Fig. 27.—Bacillus of Anthrax in section of skin, from a case of malignant pustule; shows vesicle containing bacilli. × 400 diam. Gram's stain.
Clinical Varieties of Anthrax.—In man, anthrax may manifest itself in one of three clinical forms.
It may be transmitted by means of spores or bacilli directly from a diseased animal to those who, by their occupation or otherwise, are brought into contact with it—for example, shepherds, butchers, veterinary surgeons, or hide-porters. Infection may occur on the face by the use of a shaving-brush contaminated by spores. The path of infection is usually through an abrasion of the skin, and the primary manifestations are local, constituting what is known as the malignant pustule.
In other cases the disease is contracted through the inhalation of the dried spores into the respiratory passages. This occurs oftenest in those who work amongst wool, fur, and rags, and a form of acute pneumonia of great virulence ensues. This affection is known as wool-sorter's disease, and is almost universally fatal.
There is reason to believe that infection may also take place by means of spores ingested into the alimentary canal in meat or milk derived from diseased animals, or in infected water.
Clinical Features of Malignant Pustule.—We shall here confine ourselves to the consideration of the local lesion as it occurs in the skin—the malignant pustule.

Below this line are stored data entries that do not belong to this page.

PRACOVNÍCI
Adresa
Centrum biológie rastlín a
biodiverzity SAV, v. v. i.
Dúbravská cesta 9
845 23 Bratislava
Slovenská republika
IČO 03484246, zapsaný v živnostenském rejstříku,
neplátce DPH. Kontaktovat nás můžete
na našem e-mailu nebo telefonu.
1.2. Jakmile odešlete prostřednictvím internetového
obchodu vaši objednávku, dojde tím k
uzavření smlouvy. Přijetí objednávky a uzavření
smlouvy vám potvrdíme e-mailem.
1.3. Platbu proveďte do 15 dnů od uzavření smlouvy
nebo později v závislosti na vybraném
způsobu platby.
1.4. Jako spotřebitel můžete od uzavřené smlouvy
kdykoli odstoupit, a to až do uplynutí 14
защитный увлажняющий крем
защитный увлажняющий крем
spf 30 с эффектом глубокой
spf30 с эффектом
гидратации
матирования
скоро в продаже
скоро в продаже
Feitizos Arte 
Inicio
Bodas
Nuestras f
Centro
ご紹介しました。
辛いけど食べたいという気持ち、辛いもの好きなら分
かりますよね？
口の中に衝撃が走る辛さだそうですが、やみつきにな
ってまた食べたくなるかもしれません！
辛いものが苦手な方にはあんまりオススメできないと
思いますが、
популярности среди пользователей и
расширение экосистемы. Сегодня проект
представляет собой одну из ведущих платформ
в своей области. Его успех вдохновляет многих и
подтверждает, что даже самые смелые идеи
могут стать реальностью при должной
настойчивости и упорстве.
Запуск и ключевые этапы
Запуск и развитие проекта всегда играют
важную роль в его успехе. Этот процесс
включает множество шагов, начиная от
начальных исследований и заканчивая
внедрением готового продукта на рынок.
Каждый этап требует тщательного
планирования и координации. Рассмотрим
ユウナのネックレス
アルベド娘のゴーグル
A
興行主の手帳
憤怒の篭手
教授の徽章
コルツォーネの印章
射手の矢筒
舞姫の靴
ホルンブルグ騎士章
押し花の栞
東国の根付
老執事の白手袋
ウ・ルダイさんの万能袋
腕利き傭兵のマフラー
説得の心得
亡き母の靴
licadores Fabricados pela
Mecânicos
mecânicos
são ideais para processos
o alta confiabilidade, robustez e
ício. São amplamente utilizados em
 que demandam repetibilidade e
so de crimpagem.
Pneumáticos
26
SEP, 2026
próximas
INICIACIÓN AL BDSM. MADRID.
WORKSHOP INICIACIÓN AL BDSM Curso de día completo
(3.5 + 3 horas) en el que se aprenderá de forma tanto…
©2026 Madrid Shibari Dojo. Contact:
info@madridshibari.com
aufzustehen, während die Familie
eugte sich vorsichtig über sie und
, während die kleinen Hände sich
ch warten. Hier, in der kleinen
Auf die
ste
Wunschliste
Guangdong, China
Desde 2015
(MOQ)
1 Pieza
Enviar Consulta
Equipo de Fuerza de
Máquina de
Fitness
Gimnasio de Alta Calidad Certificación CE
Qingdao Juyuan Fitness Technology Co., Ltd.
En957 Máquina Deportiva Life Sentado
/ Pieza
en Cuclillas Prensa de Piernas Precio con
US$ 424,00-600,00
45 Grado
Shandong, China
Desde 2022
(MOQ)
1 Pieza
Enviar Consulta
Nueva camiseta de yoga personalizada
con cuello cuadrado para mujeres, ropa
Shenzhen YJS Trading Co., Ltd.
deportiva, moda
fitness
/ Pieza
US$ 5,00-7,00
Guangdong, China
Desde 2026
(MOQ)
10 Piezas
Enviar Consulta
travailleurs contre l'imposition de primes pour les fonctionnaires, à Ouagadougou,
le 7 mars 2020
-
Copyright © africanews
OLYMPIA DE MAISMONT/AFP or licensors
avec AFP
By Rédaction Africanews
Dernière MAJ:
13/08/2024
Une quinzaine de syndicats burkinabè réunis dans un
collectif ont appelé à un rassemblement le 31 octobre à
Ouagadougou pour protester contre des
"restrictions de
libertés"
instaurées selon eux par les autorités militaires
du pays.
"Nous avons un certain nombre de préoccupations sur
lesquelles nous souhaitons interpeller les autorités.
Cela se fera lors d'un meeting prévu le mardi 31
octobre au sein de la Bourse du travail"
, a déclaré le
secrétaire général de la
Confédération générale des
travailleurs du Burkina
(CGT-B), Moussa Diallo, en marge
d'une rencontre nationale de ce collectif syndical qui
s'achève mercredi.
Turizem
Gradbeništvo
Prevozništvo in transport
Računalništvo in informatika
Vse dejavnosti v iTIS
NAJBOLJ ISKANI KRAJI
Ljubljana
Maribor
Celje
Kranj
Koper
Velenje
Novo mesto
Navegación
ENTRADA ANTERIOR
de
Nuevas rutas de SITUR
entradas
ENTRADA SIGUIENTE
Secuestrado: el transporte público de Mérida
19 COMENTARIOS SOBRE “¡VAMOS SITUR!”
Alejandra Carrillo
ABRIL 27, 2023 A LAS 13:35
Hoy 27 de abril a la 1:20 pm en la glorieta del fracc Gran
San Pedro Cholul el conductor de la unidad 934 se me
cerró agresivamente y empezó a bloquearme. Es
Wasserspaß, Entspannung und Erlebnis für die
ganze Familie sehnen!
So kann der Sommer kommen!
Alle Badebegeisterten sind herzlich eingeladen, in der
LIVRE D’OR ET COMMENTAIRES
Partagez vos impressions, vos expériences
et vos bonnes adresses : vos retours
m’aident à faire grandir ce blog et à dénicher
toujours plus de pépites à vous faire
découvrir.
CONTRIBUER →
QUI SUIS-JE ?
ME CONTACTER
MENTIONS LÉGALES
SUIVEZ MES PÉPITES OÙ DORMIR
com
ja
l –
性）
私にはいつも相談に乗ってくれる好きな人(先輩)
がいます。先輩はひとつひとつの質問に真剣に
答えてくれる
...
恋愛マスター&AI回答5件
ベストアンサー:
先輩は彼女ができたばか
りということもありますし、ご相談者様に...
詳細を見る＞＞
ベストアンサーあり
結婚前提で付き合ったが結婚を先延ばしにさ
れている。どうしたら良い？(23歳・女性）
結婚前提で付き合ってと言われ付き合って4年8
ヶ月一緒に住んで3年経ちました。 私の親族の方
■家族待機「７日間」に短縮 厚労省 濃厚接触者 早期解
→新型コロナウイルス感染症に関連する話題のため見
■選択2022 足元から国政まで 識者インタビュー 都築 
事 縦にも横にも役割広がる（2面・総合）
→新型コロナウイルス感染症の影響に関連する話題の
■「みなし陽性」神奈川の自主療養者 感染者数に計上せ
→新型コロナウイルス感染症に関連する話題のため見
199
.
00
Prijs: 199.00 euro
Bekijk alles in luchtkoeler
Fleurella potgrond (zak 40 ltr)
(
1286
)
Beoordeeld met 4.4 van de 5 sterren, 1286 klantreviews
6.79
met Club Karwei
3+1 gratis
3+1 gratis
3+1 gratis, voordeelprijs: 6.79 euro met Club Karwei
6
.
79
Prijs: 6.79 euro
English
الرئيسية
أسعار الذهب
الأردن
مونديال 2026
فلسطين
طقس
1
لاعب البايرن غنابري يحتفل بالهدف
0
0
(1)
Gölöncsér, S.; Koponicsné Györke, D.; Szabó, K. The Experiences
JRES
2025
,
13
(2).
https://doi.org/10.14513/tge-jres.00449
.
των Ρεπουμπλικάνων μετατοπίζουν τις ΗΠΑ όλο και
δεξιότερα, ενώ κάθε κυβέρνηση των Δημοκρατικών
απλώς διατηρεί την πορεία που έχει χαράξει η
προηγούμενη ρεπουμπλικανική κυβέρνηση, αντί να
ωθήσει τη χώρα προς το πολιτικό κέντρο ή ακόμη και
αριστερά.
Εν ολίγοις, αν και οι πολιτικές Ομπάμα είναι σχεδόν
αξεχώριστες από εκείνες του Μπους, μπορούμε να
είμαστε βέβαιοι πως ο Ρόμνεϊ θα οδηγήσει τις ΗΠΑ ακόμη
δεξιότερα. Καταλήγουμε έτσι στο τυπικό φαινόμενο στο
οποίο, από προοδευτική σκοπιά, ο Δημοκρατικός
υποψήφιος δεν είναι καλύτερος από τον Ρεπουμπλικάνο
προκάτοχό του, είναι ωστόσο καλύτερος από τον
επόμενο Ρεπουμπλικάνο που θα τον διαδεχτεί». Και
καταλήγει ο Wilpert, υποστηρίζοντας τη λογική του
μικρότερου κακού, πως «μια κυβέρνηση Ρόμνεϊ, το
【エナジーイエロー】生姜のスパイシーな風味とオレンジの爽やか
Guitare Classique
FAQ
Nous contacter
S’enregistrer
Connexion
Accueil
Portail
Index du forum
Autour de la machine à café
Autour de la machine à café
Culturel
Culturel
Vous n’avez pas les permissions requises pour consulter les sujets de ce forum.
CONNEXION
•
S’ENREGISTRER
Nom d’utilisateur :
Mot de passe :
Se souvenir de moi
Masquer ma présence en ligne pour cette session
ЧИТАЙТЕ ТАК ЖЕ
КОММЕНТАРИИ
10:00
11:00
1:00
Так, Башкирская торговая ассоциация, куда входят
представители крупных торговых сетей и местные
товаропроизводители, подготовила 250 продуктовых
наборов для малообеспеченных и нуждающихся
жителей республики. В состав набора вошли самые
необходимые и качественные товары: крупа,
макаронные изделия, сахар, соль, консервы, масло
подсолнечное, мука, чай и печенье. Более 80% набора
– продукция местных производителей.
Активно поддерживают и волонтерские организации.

The point of infection is usually on an uncovered part of the body, such as the face, hands, arms, or back of the neck, and the wound may be exceedingly minute. After an incubation period varying from a few hours to several days, a reddish nodule resembling a small boil appears at the seat of inoculation, the immediately surrounding skin becomes swollen and indurated, and over the indurated area there appear a number of small vesicles containing serum, which at first is clear but soon becomes blood-stained ([Fig. 28]). Coincidently the subcutaneous tissue for a considerable distance around becomes markedly œdematous, and the skin red and tense. Within a few hours, blood is extravasated in the centre of the indurated area, the blisters burst, and a dark brown or black eschar, composed of necrosed skin and subcutaneous tissue and altered blood, forms ([Fig. 29]). Meanwhile the induration extends, fresh vesicles form and in turn burst, and the eschar increases in size. The neighbouring lymph glands soon become swollen and tender. The affected part is hot and itchy, but the patient does not complain of great pain. There is a moderate degree of constitutional disturbance, with headache, nausea, and sometimes shivering.
If the infection becomes generalised—anthracæmia—the temperature rises to 103° or 104° F., the pulse becomes feeble and rapid, and other signs of severe blood-poisoning appear: vomiting, diarrhœa, pains in the limbs, headache and delirium, and the condition proves fatal in from five to eight days.
Differential Diagnosis.—When the malignant pustule is fully developed, the central slough with the surrounding vesicles and the widespread œdema are characteristic. The bacillus can be obtained from the peripheral portion of the slough, from the blisters, and from the adjacent lymph vessels and glands. The occupation of the patient may suggest the possibility of anthrax infection.